Planned increase reduced for Sylvan taxpayers

“Why not just return it to the taxpayers, reduce the (2013) levy by $194,000?” - Councillor Rick Grimson

Higher than anticipated assessments for property in Sylvan Lake resulted in a break for taxpayers who won’t have to pay quite as much as was predicted during council budget deliberations in December.

Taxpayers will still be paying based on a higher rate, but the municipal tax rate will increase by 1.9 per cent instead of the 2.4 per cent planned, after councillors approved first reading of a bylaw setting the rates at Monday night’s meeting.

Councillors have control over the municipal tax rate but have no control over the education tax which is set and requisitioned by the province.

New construction bolstered the town’s assessment base increasing it more than was predicted.

Darren Moore, the town’s director of finance, reported there was a net increase of $39.2 million in taxable assessment in 2013. During budget deliberations the net increase was projected at $26 million.

The difference meant that if councillors continued on the path of imposing a 2.4 per cent increase to municipal tax rates they would collect $75,000 over what is required to fund the 2013 budget.

Moore proposed three scenarios for council consideration.

The first was to continue with the 2.4 per cent. The second was to increase rates by 1.9 per cent instead and only collect what was needed to cover the budget. The third option was to increase the residential rates by 2.4 per cent but leave the non-residential rates unchanged from 2012.

Complicating the discussion was the fact that the province has increased the amount it wants to fund education by 2.5 per cent or $137,791. The increase will primarily affect non-residential properties, Moore stated.

As a result, the school portion of the tax bill for commercial and industrial (non-residential) properties is increasing by just over 20 per cent (from 3.553 to 4.274) while the school portion of the tax bill for residential properties decreased marginally by three per cent (from 2.691 to 2.608).

Education taxes make up about 30 per cent of the total property tax bill which owners receive.

Based on the option chosen by councillors, a chart of sample properties in Sylvan Lake indicated that a commercial downtown property will pay $389.02 (2.7 per cent) more for a total bill of $14,558.33. (It’s 2012 assessment of $1,033,050 had seen an decrease in assessment in 2013 to $995,510).

The highway commercial sample indicated an increase in taxes of $607.50 (2.6 per cent) to $23,489.36 on an assessment of $1,606,220.

Assessments remained relatively static for the samples in Fox Run and Lakeview where the total tax increase amounts to about 0.1 per cent while in Hewlett Park assessments climbed and the total tax bill increase is 2.51 per cent higher on the sample property.

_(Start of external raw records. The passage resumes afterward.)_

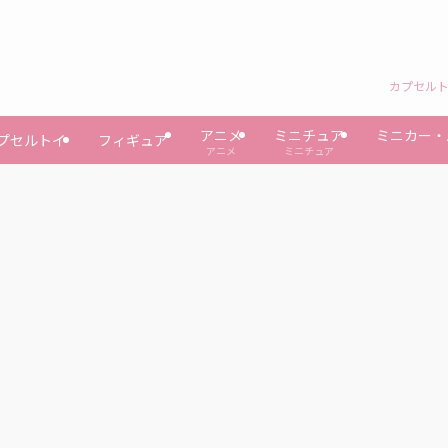
カプセルト
アニメ
ミニチュア
ミニカー・
プセルトイ
フィギュア
アニメ
ミニチュア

If councillors had chosen the option which left the commercial rate unchanged, those sample properties listed above would have seen increases of 1.46 and 1.37 per cent respectively while the Hewlett Park property’s increase would have been 2.91 per cent.

The bylaw will be back at the next council meeting for consideration of second and third reading.

Tax and assessment notices will be mailed May 31 and are due by July 31.

Prior to discussing tax rates, councillors were asked to put the 2012 surplus of $194,000 into the “unrestricted accumulated surplus” for future use.

They eventually agreed but not before Councillor Rick Grimson asked, “why not just return it to the taxpayers, reduce the (2013) levy by $194,000?”

“I’m not adverse to the idea, we’ve taken the money from people who pay taxes,” said Councillor Laverne Asselstine. But then he suggested it be allocated to a specific reserve fund such as the fire hall so they won’t have to borrow as much when it’s time to construct that building later this year.

“Any monies spent are not frivolous,” argued Mayor Susan Samson. “They’re debated around this table. All seven of us are well versed, backed up by staff, to make decisions like that,” she said speaking against returning money to taxpayers.

At the last meeting, Samson reminded them, they took $25,000 from that surplus to top up the budget for the tourism strategy. There was also a request from Sylvan Lake Management Committee for money for educational signage on the threat of mussels to the lake, and they’d just contributed $2,000 towards creating an Urgent Care business plan. Council has also discussed how important it is to attend the RCMP Regimental Ball. “All these require money. To tie our hands and not have any money for emergent topics is not good business.”

Asselstine asked how much money is already in the unrestricted reserve and was told about $2 million.

That’s not a lot for a town the size of Sylvan, stated Councillor Ken MacVicar. “I don’t have a problem with the $194,000 but I do with the next item, $75,000; bringing in $75,000 more than is needed is wrong-headed. We shouldn’t be taking money out of taxpayers’ pockets to put in our piggy bank.”

The motion to put the money into the unrestricted accumulated surplus was passed with Asselstine and Grimson opposed.